Freudenberg has launched the HyFleet research project with ZF Friedrichshafen and FlixBus. The partners want to develop a fuel cell drive system for long-distance buses by 2024. In addition to the three companies mentioned above, a “major European bus manufacturer” that has not been named is also participating in HyFleet.
In the first phase of the three-year project, the partners want to focus on the technical performance of the fuel cell. This includes, among other things, optimising the continuous operation behaviour of the fuel cell system to a minimum operating time of 35,000 hours. Another research focus is on hybridisation strategies for the powertrain, the so-called “right-sizing” between fuel cell and battery.
Within the project, the suppliers Freudenberg and ZF are responsible for the actual development of the powertrain suitable for long-distance travel. As consortium leader, Freudenberg will contribute the fuel cell system itself, while ZF will be active primarily in the fields of battery and fuel cell dimensioning, the cooling concept, power electronics and software-based control of all energy consumers. This is “an innovative subject area with high relevance for all heavy-duty segments”, it says in an accompanying press release. The system will then be tested directly in a demonstrator remote bus, it added.
“Freudenberg will contribute decades of fuel cell expertise on component and system level to the project,” explains Claus Möhlenkamp, CEO of Freudenberg Sealing Technologies. “We aim to significantly advance the long-term durability and efficiency of the technology and set standards for the total cost of ownership.”
According to Wilhelm Rehm, member of the ZF Board of Management responsible for Commercial Vehicle Technology and Control Systems, the fuel cell will play an important role in e-mobility for heavy commercial vehicles due to its range and fast refuelling times. “We have always pursued electrification with an open-minded approach to technology – the fuel cell has also played an important role as a drive solution for us from the very beginning.”
According to the partners, in order for the fuel cell system to withstand the rigours of practical use in long-distance buses, it is important to control the degradation mechanisms and thus maximise the efficiency of the system over its entire service life. For fleet operators, this should result in lower fuel consumption. Similar to long-haul trucks, long-distance buses are often in operation day and night and travel well over 100,000 kilometres a year, the project participants point out. In addition; “The durations of stopovers must be minimized in the interest of the passengers. And the long charging times for the batteries of purely battery-electric drives as well as the implementation of the cost-intensive charging infrastructure this requires are simply not feasible in this sector.”

(What is being asked)
Carry on the article about the HyFleet fuel cell project for long-distance buses, starting after its last sentence. The material after this point comes from a separate source.

(Information given)
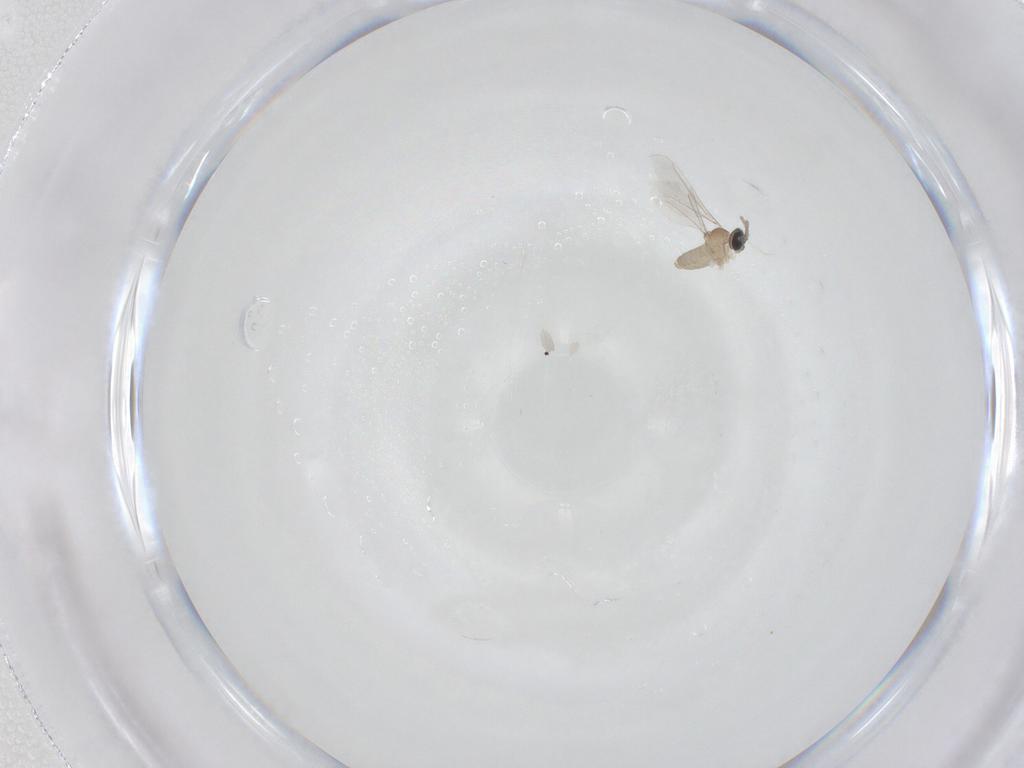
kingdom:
--
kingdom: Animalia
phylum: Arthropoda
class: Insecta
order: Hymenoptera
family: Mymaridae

(Answer for this exercise)
FlixBus has already tried introducing BEV buses, but quickly discontinued the trial on a route between Frankfurt and Mannheim, for example. The company operates more than 4,000 long-distance buses in regular service with a good 500 partner companies. “Fuel cell technology will make an important contribution to the drive train technology shift in mobility. And it gives bus manufacturers, for example, the opportunity to actively help shape the future of travel. We are proud to be part of the HyFleet project to develop the first fuel cell-powered long-distance bus in Europe until 2024 together with Freudenberg and ZF,” says André Schwämmlein, co-founder and CEO of FlixMobility.
Although HyFleet focuses on coach fleets, the project partners say they attach importance to the fact that the results achieved are transferable to all heavy-duty segments, “especially freight transport with heavy trucks”. The aim is to lay the scientific foundations for rapid industrialisation and upscaling of the technology. The project will most likely receive public funding. The Federal Ministry of Transport and Digital Infrastructure has given a non-binding indication of its intention to do so.
Consortium leader Freudenberg has already been initiating various cooperation projects with well-known partners for the development of fuel cell systems for the heavy-duty sector since 2018. Among other things, the company is a technology partner in the ‘Pa-X-ell2’ project, which aims to develop a new generation of fuel cells for use on ocean-going passenger ships. There is also a partnership with ZF outside the HyFleet project to develop further fuel cell solutions for mobility applications and industrial use.